Factors that attributed to HIV infection included; older age, marital status, education and one’s type of occupation. The prevalence of HIV among older age is different from the national average whereby it is most common among those of a younger age. This difference can be because the population among fisherfolk is composed of mainly adult population. The prevalence of HIV being higher among women, those widowed/separated and those with primary education is similar to the estimates at the national level [30]. Those who drink alcohol were more likely to be infected similar to what is known in the general population [31]. Living in an isolated island and idling during the day could have driven the alcohol drinkers fisherfolk to more risky sexual activities [15].

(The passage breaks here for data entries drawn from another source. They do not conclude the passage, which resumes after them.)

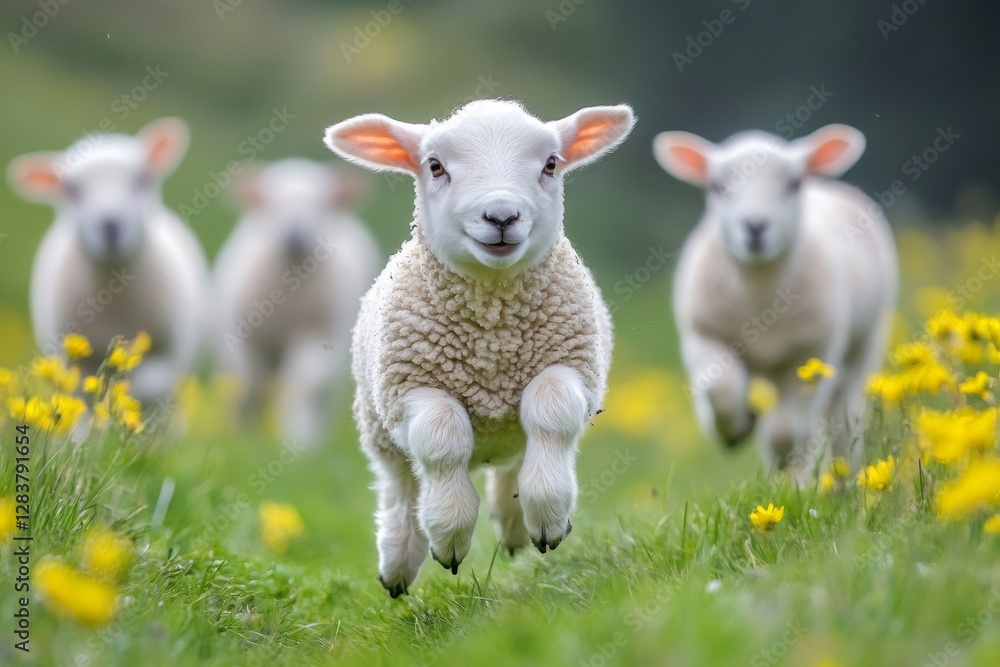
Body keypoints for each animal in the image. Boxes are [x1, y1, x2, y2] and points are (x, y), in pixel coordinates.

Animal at [8, 117, 208, 412]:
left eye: (142, 179)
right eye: (71, 190)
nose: (110, 223)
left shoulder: (168, 353)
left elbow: (148, 385)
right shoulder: (77, 361)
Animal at [211, 158, 381, 446]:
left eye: (324, 204)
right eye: (270, 204)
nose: (294, 233)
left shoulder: (316, 331)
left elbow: (306, 382)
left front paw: (301, 437)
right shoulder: (244, 339)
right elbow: (249, 383)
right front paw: (239, 436)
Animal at [324, 99, 634, 597]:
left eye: (551, 164)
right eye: (435, 166)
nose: (502, 217)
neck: (493, 334)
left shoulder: (571, 365)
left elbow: (551, 410)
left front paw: (547, 518)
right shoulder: (412, 388)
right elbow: (442, 436)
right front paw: (448, 537)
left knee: (515, 461)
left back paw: (517, 526)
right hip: (378, 427)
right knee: (401, 487)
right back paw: (398, 563)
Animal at [653, 124, 898, 483]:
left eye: (793, 184)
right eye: (717, 186)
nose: (755, 226)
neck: (760, 295)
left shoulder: (812, 350)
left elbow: (785, 431)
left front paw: (786, 472)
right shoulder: (704, 333)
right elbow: (721, 389)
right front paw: (732, 430)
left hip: (863, 343)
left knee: (840, 422)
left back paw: (837, 481)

This is the first study to provide an extensive baseline on the prevalence of HIV/AIDS among fishfolk communities among the selected hard to reach islands in Lake Victoria in Northern Tanzania. Such that the recent upsurge of HIV infection in Mwanza and Kagera Regions to some extent could be due to bridging transmission from fishing communities to low risk surrounding areas [20, 32]. The current study therefore provides avenue for further studies among the vulnerable and disadvantaged group, the fishfolk.

Strength and limitations

The study explored the prevalence of HIV in testing registry and also at the community level and hence brings a true picture of the status. However, due to migration nature of fisherfolk [15], the magnitude of the disease could be underestimated as the current study used a snap shot involving few islands. The true reflection should have involved periods with high and low fish yield as the high yield seasons are known to be with high influx of fisherfolk and the opposite when the produce is low. This study may therefore represent data for the study period and the studied islands.

Conclusion

The prevalence of HIV among fisherfolk in the studied landing sites is higher than the general population in respective Districts, particularly when tested at the community level. While the population has a sufficient knowledge on HIV and a positive attitude towards it, the uptake of HIV/AIDS services is still not at the recommended volume. We recommend establishment of testing services that consider the mobile nature of the population such as the use of mobile clinics and self HIV testing. The population at highest risk such as widows and women who are separated should be given a top priority during planning for interventions by local health authorities.